* **TASK ITEM**
When a line of the records below contains the string "https", copy that whole line.

======== INFORMATION SHOWN

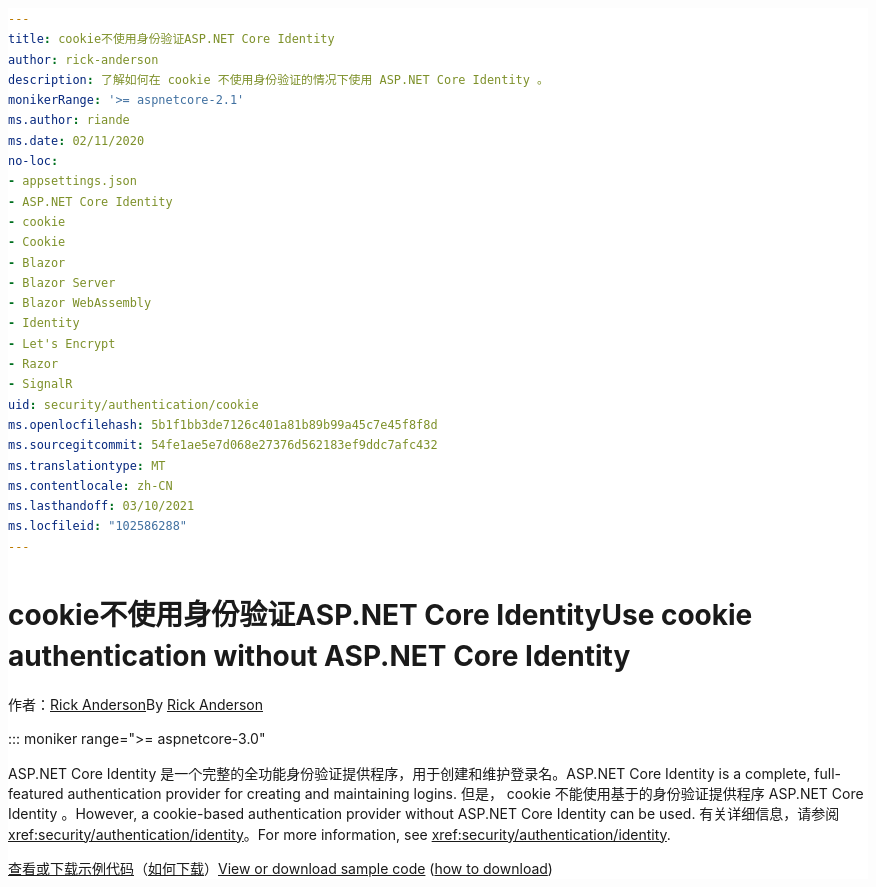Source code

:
 ```yaml
---
title: cookie不使用身份验证ASP.NET Core Identity
author: rick-anderson
description: 了解如何在 cookie 不使用身份验证的情况下使用 ASP.NET Core Identity 。
monikerRange: '>= aspnetcore-2.1'
ms.author: riande
ms.date: 02/11/2020
no-loc:
- appsettings.json
- ASP.NET Core Identity
- cookie
- Cookie
- Blazor
- Blazor Server
- Blazor WebAssembly
- Identity
- Let's Encrypt
- Razor
- SignalR
uid: security/authentication/cookie
ms.openlocfilehash: 5b1f1bb3de7126c401a81b89b99a45c7e45f8f8d
ms.sourcegitcommit: 54fe1ae5e7d068e27376d562183ef9ddc7afc432
ms.translationtype: MT
ms.contentlocale: zh-CN
ms.lasthandoff: 03/10/2021
ms.locfileid: "102586288"
---
```

# <a name="use-cookie-authentication-without-aspnet-core-identity"></a><span data-ttu-id="018f3-103">cookie不使用身份验证ASP.NET Core Identity</span><span class="sxs-lookup"><span data-stu-id="018f3-103">Use cookie authentication without ASP.NET Core Identity</span></span>

<span data-ttu-id="018f3-104">作者：[Rick Anderson](https://twitter.com/RickAndMSFT)</span><span class="sxs-lookup"><span data-stu-id="018f3-104">By [Rick Anderson](https://twitter.com/RickAndMSFT)</span></span>

::: moniker range=">= aspnetcore-3.0"

<span data-ttu-id="018f3-105">ASP.NET Core Identity 是一个完整的全功能身份验证提供程序，用于创建和维护登录名。</span><span class="sxs-lookup"><span data-stu-id="018f3-105">ASP.NET Core Identity is a complete, full-featured authentication provider for creating and maintaining logins.</span></span> <span data-ttu-id="018f3-106">但是， cookie 不能使用基于的身份验证提供程序 ASP.NET Core Identity 。</span><span class="sxs-lookup"><span data-stu-id="018f3-106">However, a cookie-based authentication provider without ASP.NET Core Identity can be used.</span></span> <span data-ttu-id="018f3-107">有关详细信息，请参阅 <xref:security/authentication/identity>。</span><span class="sxs-lookup"><span data-stu-id="018f3-107">For more information, see <xref:security/authentication/identity>.</span></span>

<span data-ttu-id="018f3-108">[查看或下载示例代码](https://github.com/dotnet/AspNetCore.Docs/tree/main/aspnetcore/security/authentication/cookie/samples)（[如何下载](xref:index#how-to-download-a-sample)）</span><span class="sxs-lookup"><span data-stu-id="018f3-108">[View or download sample code](https://github.com/dotnet/AspNetCore.Docs/tree/main/aspnetcore/security/authentication/cookie/samples) ([how to download](xref:index#how-to-download-a-sample))</span></span>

================

* **SOLUTION**
<span data-ttu-id="018f3-104">作者：[Rick Anderson](https://twitter.com/RickAndMSFT)</span><span class="sxs-lookup"><span data-stu-id="018f3-104">By [Rick Anderson](https://twitter.com/RickAndMSFT)</span></span>
<span data-ttu-id="018f3-108">[查看或下载示例代码](https://github.com/dotnet/AspNetCore.Docs/tree/main/aspnetcore/security/authentication/cookie/samples)（[如何下载](xref:index#how-to-download-a-sample)）</span><span class="sxs-lookup"><span data-stu-id="018f3-108">[View or download sample code](https://github.com/dotnet/AspNetCore.Docs/tree/main/aspnetcore/security/authentication/cookie/samples) ([how to download](xref:index#how-to-download-a-sample))</span></span>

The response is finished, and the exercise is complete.